[Opening Source text section]

After a year of grieving and healing while concerts were canceled during pandemic restrictions, St. Juste is ready to write her next chapter. On Sept. 17, she released her self-produced first single, “scar,” from her forthcoming EP, behind my eyes. She began writing the EP’s four tracks during a residency at the Oakland music incubator Zoo Labs, which gave her the resources and space to process this huge life shift through music.

“I want to practice sharing who I am in a bigger way,” she says. “Now is that time. All the pieces are falling into place. And I think I needed this big transformation to actually kick me into gear so that I could develop myself as a songwriter and producer.”


In “scar,” a quiet hum grounds the downtempo track in a self-reflective mood that stands apart from The Seshen’s big, propulsive electropop. Snappy snares and soaring synths underscore St. Juste’s optimism about the terrifying, yet ultimately gratifying, process of self-discovery. After a cathartic crescendo of layered vocals, a moment of calm acceptance arrives: “It’s OK, let your heart break,” she repeats to herself in a half-whisper, like a mantra.

Lalin St. Juste from The Seshen poses for a portrait at her home in Oakland on Sept. 15, 2021. (Beth LaBerge/KQED)

“It’s accepting the realities of it, and the pain of it, and the beauty of it,” she says. “This is what it means to love, this is what it means to exist, this is what it means to grow: it’s to feel the growing pains of it all, to feel the discomfort of it all. But what you find in your own scar tissue is a beautiful world of all those experiences, and it’s what makes us who we are.”

[Closing Source text section]
[Opening Supplied information section]

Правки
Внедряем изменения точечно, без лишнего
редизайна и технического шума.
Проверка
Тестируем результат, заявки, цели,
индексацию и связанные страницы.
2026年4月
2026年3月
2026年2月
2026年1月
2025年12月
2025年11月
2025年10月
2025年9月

[Closing Supplied information section]
[Opening Supplied information section]

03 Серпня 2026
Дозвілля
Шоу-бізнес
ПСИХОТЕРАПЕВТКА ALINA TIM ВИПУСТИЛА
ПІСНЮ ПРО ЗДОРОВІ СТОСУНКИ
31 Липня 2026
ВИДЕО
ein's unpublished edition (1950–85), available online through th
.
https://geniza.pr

[Closing Supplied information section]

• Task instructions: Write out the full text above about St. Juste's single "scar," word for word.

• Completed exercise:
After a year of grieving and healing while concerts were canceled during pandemic restrictions, St. Juste is ready to write her next chapter. On Sept. 17, she released her self-produced first single, “scar,” from her forthcoming EP, behind my eyes. She began writing the EP’s four tracks during a residency at the Oakland music incubator Zoo Labs, which gave her the resources and space to process this huge life shift through music.

“I want to practice sharing who I am in a bigger way,” she says. “Now is that time. All the pieces are falling into place. And I think I needed this big transformation to actually kick me into gear so that I could develop myself as a songwriter and producer.”


In “scar,” a quiet hum grounds the downtempo track in a self-reflective mood that stands apart from The Seshen’s big, propulsive electropop. Snappy snares and soaring synths underscore St. Juste’s optimism about the terrifying, yet ultimately gratifying, process of self-discovery. After a cathartic crescendo of layered vocals, a moment of calm acceptance arrives: “It’s OK, let your heart break,” she repeats to herself in a half-whisper, like a mantra.

Lalin St. Juste from The Seshen poses for a portrait at her home in Oakland on Sept. 15, 2021. (Beth LaBerge/KQED)

“It’s accepting the realities of it, and the pain of it, and the beauty of it,” she says. “This is what it means to love, this is what it means to exist, this is what it means to grow: it’s to feel the growing pains of it all, to feel the discomfort of it all. But what you find in your own scar tissue is a beautiful world of all those experiences, and it’s what makes us who we are.”